• Petunjuk 1:
Jawablah pertanyaan berikut berdasarkan bacaan tentang pameran Pierre Guillaume.
(a) Apa judul lukisan Pierre Guillaume yang disebutkan dalam bacaan?
(b) Di mana pameran Celebration of Color & Light diselenggarakan?
(c) Siapa nama asli Pierre Guillaume?

Lanskap Bali Gaya Eropa Pierre Guillaume
Pierre Guillaume (70), pelukis asal Belanda, memamerkan karya lanskap Bali dengan gaya impresionis Eropa.

Karya lukisan Pierre Guillaume (70) asal Belanda berjudul ”Mystic Night of the Sawah”, Senin (11/11/2024). Karya-karya Pierre Guillaume ditampilkan dalam pameran bertajuk Celebration of Color & Light,di Cemara 6 Galeri & Toeti heraty Museum, Jakarta, 9 hingga 25 November 2024.
Di masa kolonial Hindia Belanda, cukup banyak pelukis asal Eropa datang ke Bali. Di antara mereka kemudian berkarya di sana.
Ternyata hal itu tidak hanya terjadi di masa lalu, tetapi hingga saat ini. Di antaranya adalah Pierre Guillaume (70), seorang pelukis asal Belanda, yang baru-baru ini memamerkan lukisannya tentang lanskap Bali dengan gaya Eropa.
Pierre Guillaume adalah nama panggung. Ia memiliki nama asli Peter Willemse yang awalnya hanya disematkan untuk bidang usahanya di Belanda, yaitu Peter Willemse Restoration Studio.

• Data yang diberikan:

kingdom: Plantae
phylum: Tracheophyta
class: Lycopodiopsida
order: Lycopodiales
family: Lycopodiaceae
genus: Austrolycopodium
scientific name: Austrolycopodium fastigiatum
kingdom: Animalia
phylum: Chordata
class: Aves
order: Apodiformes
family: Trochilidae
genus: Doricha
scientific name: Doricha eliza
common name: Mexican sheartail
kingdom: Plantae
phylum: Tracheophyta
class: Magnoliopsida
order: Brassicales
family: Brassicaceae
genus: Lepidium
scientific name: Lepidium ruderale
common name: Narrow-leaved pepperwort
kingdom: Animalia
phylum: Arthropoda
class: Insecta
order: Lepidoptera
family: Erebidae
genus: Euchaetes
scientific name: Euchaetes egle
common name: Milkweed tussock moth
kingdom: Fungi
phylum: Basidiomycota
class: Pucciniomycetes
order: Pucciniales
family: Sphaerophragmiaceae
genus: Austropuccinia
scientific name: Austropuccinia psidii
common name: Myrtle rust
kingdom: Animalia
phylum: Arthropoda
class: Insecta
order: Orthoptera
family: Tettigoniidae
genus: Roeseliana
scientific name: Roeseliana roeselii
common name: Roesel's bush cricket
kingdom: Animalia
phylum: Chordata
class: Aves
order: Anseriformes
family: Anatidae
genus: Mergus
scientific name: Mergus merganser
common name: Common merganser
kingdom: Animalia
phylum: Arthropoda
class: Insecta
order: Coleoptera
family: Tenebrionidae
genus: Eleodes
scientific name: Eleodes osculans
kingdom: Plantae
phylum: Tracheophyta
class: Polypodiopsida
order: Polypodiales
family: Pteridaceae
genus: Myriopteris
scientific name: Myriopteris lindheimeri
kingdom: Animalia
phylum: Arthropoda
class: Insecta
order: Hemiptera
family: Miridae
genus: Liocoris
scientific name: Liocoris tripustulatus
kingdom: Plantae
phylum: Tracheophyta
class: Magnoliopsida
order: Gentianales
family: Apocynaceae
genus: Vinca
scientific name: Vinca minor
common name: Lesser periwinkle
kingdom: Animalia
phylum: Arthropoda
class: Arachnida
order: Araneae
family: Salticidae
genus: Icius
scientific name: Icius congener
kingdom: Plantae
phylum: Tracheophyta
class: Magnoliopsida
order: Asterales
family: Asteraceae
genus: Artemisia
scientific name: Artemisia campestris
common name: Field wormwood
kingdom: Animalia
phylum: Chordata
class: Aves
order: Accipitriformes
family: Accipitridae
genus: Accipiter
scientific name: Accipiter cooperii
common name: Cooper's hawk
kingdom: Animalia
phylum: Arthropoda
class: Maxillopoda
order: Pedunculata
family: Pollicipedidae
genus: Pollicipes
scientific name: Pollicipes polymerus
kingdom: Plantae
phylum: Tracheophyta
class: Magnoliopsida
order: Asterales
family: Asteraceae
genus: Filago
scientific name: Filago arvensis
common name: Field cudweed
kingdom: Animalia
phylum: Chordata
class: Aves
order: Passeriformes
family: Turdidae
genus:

• Petunjuk 2:
Di antara baris data di atas, salin persis bagian yang dibuka dengan baris berisi "scientific name: Vinca minor" dan ditutup dengan baris berisi "family: Pollicipedidae". Kedua baris itu ikut disalin.

• Jawaban tertulis 1:
(a) "Mystic Night of the Sawah".
(b) Pameran itu diselenggarakan di Cemara 6 Galeri & Toeti heraty Museum, Jakarta.
(c) Nama aslinya Peter Willemse.

• Jawaban tertulis 2:
scientific name: Vinca minor
common name: Lesser periwinkle
kingdom: Animalia
phylum: Arthropoda
class: Arachnida
order: Araneae
family: Salticidae
genus: Icius
scientific name: Icius congener
kingdom: Plantae
phylum: Tracheophyta
class: Magnoliopsida
order: Asterales
family: Asteraceae
genus: Artemisia
scientific name: Artemisia campestris
common name: Field wormwood
kingdom: Animalia
phylum: Chordata
class: Aves
order: Accipitriformes
family: Accipitridae
genus: Accipiter
scientific name: Accipiter cooperii
common name: Cooper's hawk
kingdom: Animalia
phylum: Arthropoda
class: Maxillopoda
order: Pedunculata
family: Pollicipedidae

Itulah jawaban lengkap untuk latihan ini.